Sunday, September 20, 2009

You Say "Tomato," I say "Hyper-Inflation"

There's no reason to panic yet, says Bloomberg:
International investors are increasing purchases of Treasuries on a bet U.S. inflation will remain subdued, even as the dollar falls to the lowest levels of the year and the budget deficit tops $1 trillion. Investors outside the U.S. bought 43.1 percent of the $1.41 trillion of notes and bonds sold by the Treasury Department this year, compared with 27.1 percent of the $527 billion issued at this point in 2008, government figures show. (Source)
The long-time concern amongst those few of moral fiber who have the courage to stand against Socialism is that the government's nearly pornographic predilection to stimulate can only last as long as U.S. savers (we're up to about seven now) and exchange-bearing foreigners continue to lend to us. But that willingness will diminish as soon as confidence returns to financial markets around the world and the U.S. dollar starts to fall. Or least so goes the argument.

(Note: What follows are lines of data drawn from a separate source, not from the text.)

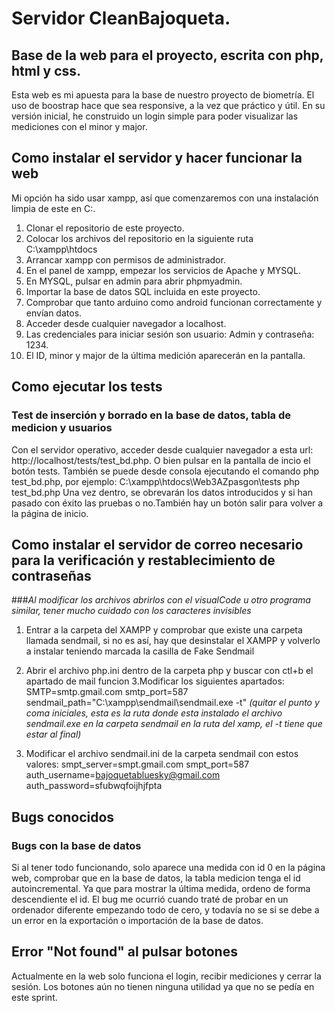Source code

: # Servidor CleanBajoqueta.

## Base de la web para el proyecto, escrita con php, html y css.

Esta web es mi apuesta para la base de nuestro proyecto de biometría. 
El uso de boostrap hace que sea responsive, a la vez que práctico y útil. 
En su versión inicial, he construido un login simple para poder visualizar las mediciones con el minor y major.

## Como instalar el servidor y hacer funcionar la web

Mi opción ha sido usar xampp, así que comenzaremos con una instalación limpia de este en C:.

1. Clonar el repositorio de este proyecto.
2. Colocar los archivos del repositorio en la siguiente ruta C:\xampp\htdocs
3. Arrancar xampp con permisos de administrador.
4. En el panel de xampp, empezar los servicios de Apache y MYSQL.
5. En MYSQL, pulsar en admin para abrir phpmyadmin.
6. Importar la base de datos SQL incluida en este proyecto. 
7. Comprobar que tanto arduino como android funcionan correctamente y envían datos.
8. Acceder desde cualquier navegador a localhost.
9. Las credenciales para iniciar sesión son usuario: Admin y contraseña: 1234.
10. El ID, minor y major de la última medición aparecerán en la pantalla.

## Como ejecutar los tests
### Test de inserción y borrado en la base de datos, tabla de medicion y usuarios
Con el servidor operativo, acceder desde cualquier navegador a esta url: http://localhost/tests/test_bd.php. O bien pulsar
en la pantalla de incio el botón tests. También se puede desde consola ejecutando el comando php test_bd.php, por ejemplo:  C:\xampp\htdocs\Web3AZpasgon\tests php test_bd.php Una vez dentro, se obrevarán los datos introducidos y si han pasado con éxito las pruebas o no.También hay un botón salir para volver a la página de inicio.

## Como instalar el servidor de correo necesario para la verificación y restablecimiento de contraseñas
###*Al modificar los archivos abrirlos con el visualCode u otro programa similar, tener mucho cuidado con los caracteres invisibles*

1. Entrar a la carpeta del XAMPP y comprobar que existe una carpeta llamada sendmail, si no es así, hay que desinstalar el 
XAMPP y volverlo a instalar teniendo marcada la casilla de Fake Sendmail
2. Abrir el archivo php.ini dentro de la carpeta php y buscar con ctl+b el apartado de mail funcion
3.Modificar los siguientes apartados:
SMTP=smtp.gmail.com
smtp_port=587
sendmail_path="C:\xampp\sendmail\sendmail.exe -t" *(quitar el punto y coma iniciales, esta es la ruta donde esta instalado el archivo sendmail.exe en la carpeta sendmail en la ruta del xamp, el -t tiene que estar al final)*

4. Modificar el archivo sendmail.ini de la carpeta sendmail con estos valores:
smpt_server=smpt.gmail.com
smpt_port=587
auth_username=bajoquetabluesky@gmail.com
auth_password=sfubwqfoijhjfpta

## Bugs conocidos
### Bugs con la base de datos
Si al tener todo funcionando, solo aparece una medida con id 0 en la página web, comprobar que en la base de datos, la tabla medicion 
tenga el id autoincremental. Ya que para mostrar la última medida, ordeno de forma descendiente el id. El bug me ocurrió cuando traté de 
probar en un ordenador diferente empezando todo de cero, y todavía no se si se debe a un error en la exportación o importación de la 
base de datos.

## Error "Not found" al pulsar botones
Actualmente en la web solo funciona el login, recibir mediciones y cerrar la sesión. 
Los botones aún no tienen ninguna utilidad ya que no se pedía en este sprint.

And so despite the news as reported by Bloomberg, there are still those who have found in this recent round of economic data from the Fed reason to despair.
The degree of intermediation by the Federal Reserve in the issuance of US Treasuries hit a record in Q2, accounting for just under 50% of all net UST issuance absorption. This is a startling number, as the Fed's $164 billion in Q2 Treasury purchases dwarfs* the combined foreign/household UST purchases of $101 billion and $29 billion, respectively, over the same time period. (Source)
So on the one hand, international investors are remaining relatively steady in their commitment to our commitment to spending money that we don't have. In fact one might argue that an increase in treasury purchases of roughly half a trillion dollars from one year to the next isn't something to sneeze at. But on the shakier hand, the Treasury is issuing debt faster than any private or international actor can keep up with, the Federal Reserve is gobbling up an ever-increasing amount of the government's budgetary shortfall and, from the first to second quarter...
Foreign purchasers...have in fact been aggressively lowering their purchases of Treasuries (from $159 billion in Q1 to $101 billion in Q2, an almost 40% decline in appetite!)
While you might be swayed by the audacious combination of bold and exclamation, speaking from the convenient position of almost 100% ignorance, I would speculate first that $101 billion is still a hefty order (it only seems "dwarfed" in comparison to purchases during Q1 of 2009, when the treasury market played the over-valued black hole to all cash in the solar system) and, second, that certain lenders don't have a whole lot say in the matter. As the Bloomberg article points out, those countries aren't operating with a lot of short term wiggle room.
Foreign governments have little choice than to buy Treasuries because they hold so many dollars. The U.S. dollar accounts for 65 percent for world currency reserves, up from 62.8 percent in mid-2008, according to the International Monetary Fund in Washington.
Once upon a time, currency and asset values were propped up by the domestic central bank. But at least for now we're all in this one together.

*164 does not dwarf 130. That is not what that word means. I know that I'm nitpicking, but this is almost as aggravating as when people use the word "literally" when what they really should say is "the opposite of literally." No, you were not so embarrassed you literally died and 164 is only moderately larger than 130.